# Purchasing makeup from eBay



## IselinHB (Nov 6, 2012)

What do you think about purhasing makeup from eBay? Bad/good experiences? Sorry if I placed this wrong, I'm new here and feel kind of lost. I want to buy makeup from eBay because it's so cheap, but i'm afraid its gonna be broken or used, or that i dont get it at all.


----------



## sleepykat (Nov 6, 2012)

I am not sure about other brands, but I would recommend not buying MAC off of Ebay.
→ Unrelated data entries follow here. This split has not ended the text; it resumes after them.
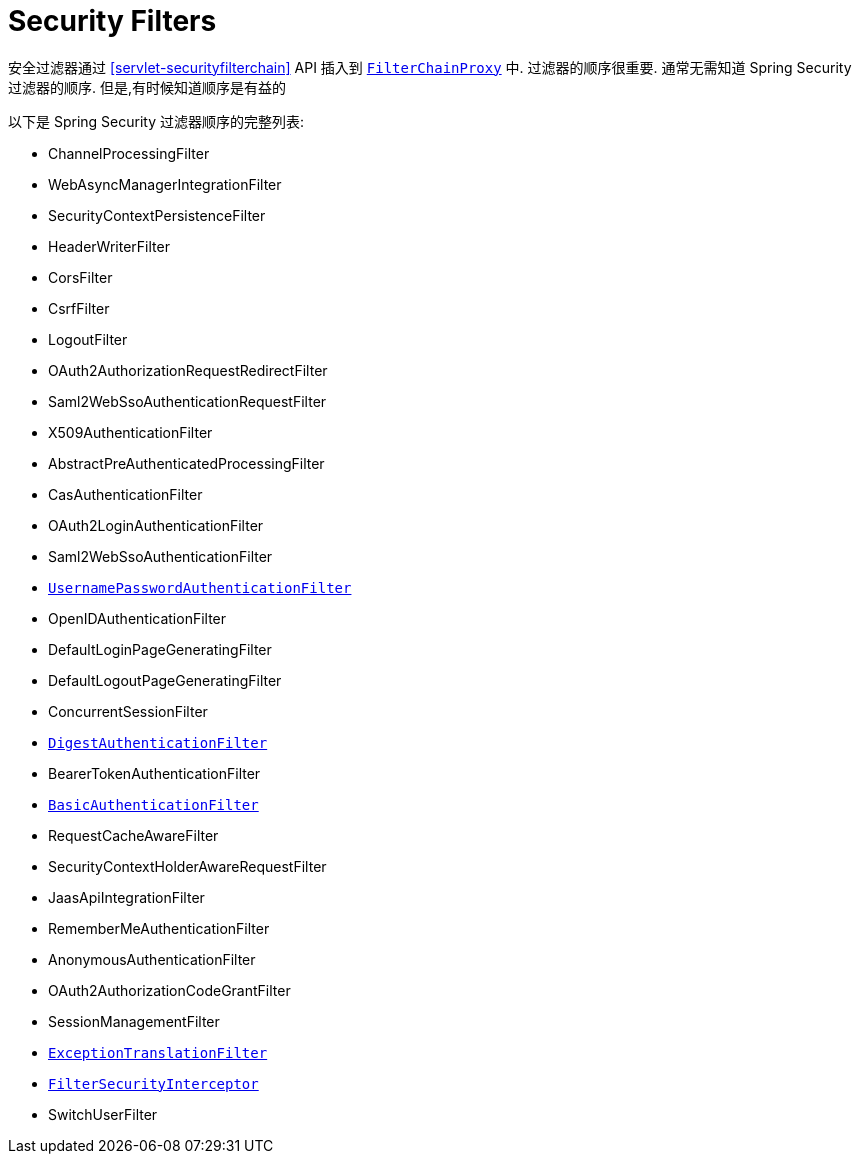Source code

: [[servlet-security-filters]]
= Security Filters

安全过滤器通过  <<servlet-securityfilterchain>>  API 插入到  <<servlet-filterchainproxy,`FilterChainProxy`>> 中.  过滤器的顺序很重要.  通常无需知道 Spring Security 过滤器的顺序.  但是,有时候知道顺序是有益的

以下是 Spring Security 过滤器顺序的完整列表:

* ChannelProcessingFilter
* WebAsyncManagerIntegrationFilter
* SecurityContextPersistenceFilter
* HeaderWriterFilter
* CorsFilter
* CsrfFilter
* LogoutFilter
* OAuth2AuthorizationRequestRedirectFilter
* Saml2WebSsoAuthenticationRequestFilter
* X509AuthenticationFilter
* AbstractPreAuthenticatedProcessingFilter
* CasAuthenticationFilter
* OAuth2LoginAuthenticationFilter
* Saml2WebSsoAuthenticationFilter
* <<servlet-authentication-usernamepasswordauthenticationfilter,`UsernamePasswordAuthenticationFilter`>>
* OpenIDAuthenticationFilter
* DefaultLoginPageGeneratingFilter
* DefaultLogoutPageGeneratingFilter
* ConcurrentSessionFilter
* <<servlet-authentication-digest,`DigestAuthenticationFilter`>>
* BearerTokenAuthenticationFilter
* <<servlet-authentication-basic,`BasicAuthenticationFilter`>>
* RequestCacheAwareFilter
* SecurityContextHolderAwareRequestFilter
* JaasApiIntegrationFilter
* RememberMeAuthenticationFilter
* AnonymousAuthenticationFilter
* OAuth2AuthorizationCodeGrantFilter
* SessionManagementFilter
* <<servlet-exceptiontranslationfilter,`ExceptionTranslationFilter`>>
* <<servlet-authorization-filtersecurityinterceptor,`FilterSecurityInterceptor`>>
* SwitchUserFilter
It is mostly fake, and really hard to tell if it's not.


----------



## cosmia (Nov 6, 2012)

I've bought perfume samples in the past that were fine but I've read so many horror stories about knock off makeup that I wouldn't risk it. I think it really depends on the seller you're buying from and the description (is the photo a stock photo vs a real photo).


----------



## americanclassic (Nov 8, 2012)

Avoid brand-name items that are sure to have tons of counterfeits, and always buy from sellers with like, 99% positive reviews.

I've only ever purchased one makeup item on ebay--it was a Smashbox eyeliner from an old holiday set I used up and wanted to buy more of. Product was authentic, in perfect condition, etc--but I doubt there are fake Smashbox items on ebay lol.


----------